→ **YOUR OBJECTIVE**
Repeat the lines below exactly as written, please, from the line with "برای سنجیدن اع" to the line with "برای پیدا کردن", both lines included, and no others.

------ RECORDS PROVIDED ------

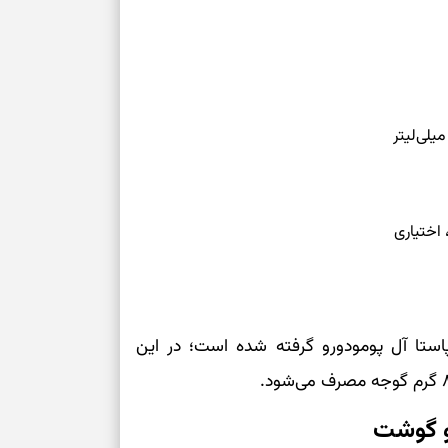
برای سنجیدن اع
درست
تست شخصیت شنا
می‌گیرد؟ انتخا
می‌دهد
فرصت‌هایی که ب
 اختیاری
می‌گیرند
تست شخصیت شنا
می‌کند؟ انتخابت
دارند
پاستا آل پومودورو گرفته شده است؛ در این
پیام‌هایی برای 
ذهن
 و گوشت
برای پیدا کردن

------
------ RECORDS PROVIDED ------

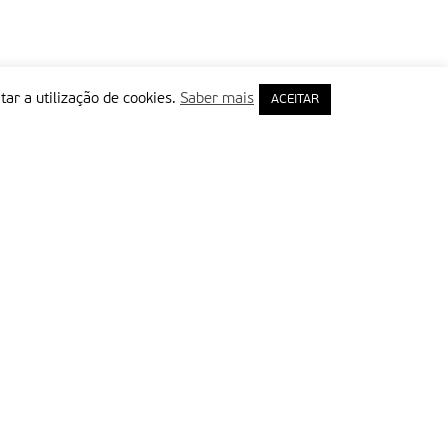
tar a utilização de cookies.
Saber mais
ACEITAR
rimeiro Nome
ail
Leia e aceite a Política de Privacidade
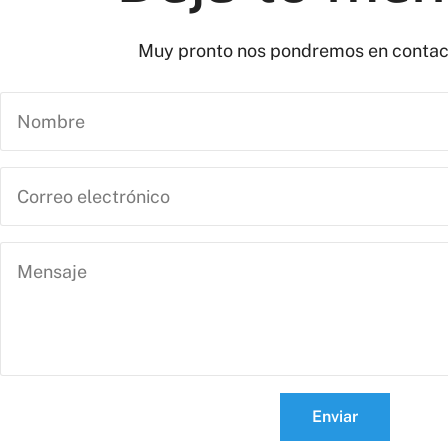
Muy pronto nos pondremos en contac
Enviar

------
------ RECORDS PROVIDED ------

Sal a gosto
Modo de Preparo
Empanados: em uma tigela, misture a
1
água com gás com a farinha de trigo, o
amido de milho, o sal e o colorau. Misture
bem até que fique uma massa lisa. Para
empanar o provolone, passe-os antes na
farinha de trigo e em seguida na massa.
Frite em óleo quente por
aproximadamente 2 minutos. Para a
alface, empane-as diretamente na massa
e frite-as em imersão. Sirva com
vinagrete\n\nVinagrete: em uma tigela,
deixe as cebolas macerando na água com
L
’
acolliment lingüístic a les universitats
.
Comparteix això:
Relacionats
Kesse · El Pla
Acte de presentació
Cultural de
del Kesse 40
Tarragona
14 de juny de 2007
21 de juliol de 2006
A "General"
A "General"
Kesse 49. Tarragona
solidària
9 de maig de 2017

------

→ **YOUR RESPONSE**
برای سنجیدن اع
درست
تست شخصیت شنا
می‌گیرد؟ انتخا
می‌دهد
فرصت‌هایی که ب
 اختیاری
می‌گیرند
تست شخصیت شنا
می‌کند؟ انتخابت
دارند
پاستا آل پومودورو گرفته شده است؛ در این
پیام‌هایی برای 
ذهن
 و گوشت
برای پیدا کردن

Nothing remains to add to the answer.